2. The next level, theory testing (e.g. "testing a theory"), moves us beyond theory and into generating data that is relevant to a theory. Theory testing is important, but we overstate its importance when we claim that such testing is either theory building or an application of theory. Theory testing can enable theory building, especially when our hypotheses fail and we are forced to come up with an explanation of what happened. At this point we advance to what I would call a higher level of theory building: finding patterns that extend the existing theory (what this layered typology calls "pseudo-theoretical research"), finding other theoretical perspectives that make sense of the results ("Potshot interpretation of results in terms of theory") or identifying a new way of thinking about the problem (e.g. "Pre- and Quasi-"theoretical research). It is only when we think about and try to induct principles based on data (apparently at a lower level of this hierarchy) that we do theory building. When we use experiments to refine data deductively, we are doing tort theory: Judicial decision making (usually at the .05 level) about the fine points of theories that are fractally complex at their boundaries and therefore infinitely refinable.

1. I love critical tests. They have the immediate entertainment value of "Ali versus Foreman" style heavyweight prize fights. The alleged competition between theories makes critical tests is windfall for the researcher, for whom a successful critical test has better odds than other papers of achieving top paper status at conferences and acceptance to journals. I've done this kind of experimental research myself and reaped the benefits, but I question whether it really deserves the prize of "highest level application of theory". Many "critical tests" are more (to borrow a carnival phrase) "bark" (e.g. hype) than reality. I'm not worried so much about straw man theories here (obviously bad practice) as I am about a more fundamental problem with "critical tests". Critical tests take an "or" approach to theory (e.g. only one theory can be right), but the reality of theory, especially, in social science, is more often "and" (e.g. allegedly "contending" theories are actually complementary). The classic example of this in science is complementary relationship of relativity and quantum theory. Early competition between these approaches spawned the famous Einstein quote "God does not play dice with the universe", but light exists, as best we can understand it, both as continuous waves and as packets (quanta). In my "critical test" 25 years ago, there were main effects supporting both theories, and secondary indicators that suggested that one was a mechanism of the other. It seems to me that I've seen very few "critical tests" that wouldn't have been better cast as an "and"; as a refinement of the fractally complex (and therefore infinitely refinable) boundary between two complementary theories. Of course casting critical tests this way simply turns them into a playground for doing the same sorts of "tort theory" that is associated with simply testing a theory; with a useful difference in the exploration the more complex boundary created by the competing principles.

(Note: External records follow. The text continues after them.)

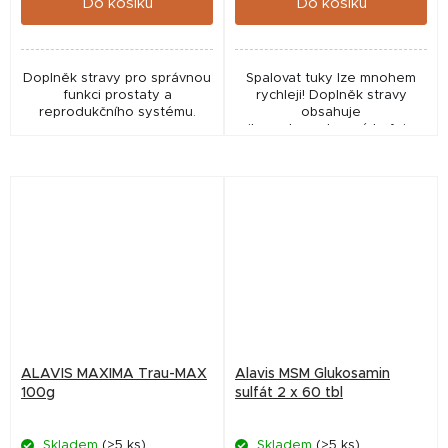
Do košíku
Do košíku
Doplněk stravy pro správnou
Spalovat tuky lze mnohem
funkci prostaty a
rychleji! Doplněk stravy
reprodukčního systému.
obsahuje
mikroenkapsulovaný kofein s
prodlouženým uvolňováním a
koncentrovaný extrakt
papriky s kapsaicinem s
postupným...
ALAVIS MAXIMA Trau-MAX
Alavis MSM Glukosamin
100g
sulfát 2 x 60 tbl
Skladem
(>5 ks)
Skladem
(>5 ks)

Criticism is, of course, easy, and such really has not been my intent here. What I hope will come out of this discussion is a better appreciation of the interaction between data, theory, testing, and application; and of the importance of having a place for all in our conventions and journals. Theory needs criticism as well as testing, and the best way to develop theory is to have places were we put our observed patterns, labels, definitions, typologies, models and prospective axioms out for inspection and critique. When we turn our outlets for developing, sharing, reviewing, and critiquing communication theory into collection points that only accept successful experiments that test and refine existing theory, we leave only books and web sites as the venues of new theory development, and while books provide much needed space to describe theory, making books the only venue for such development reduces the level of interaction that helps authors to refine their work as it develops.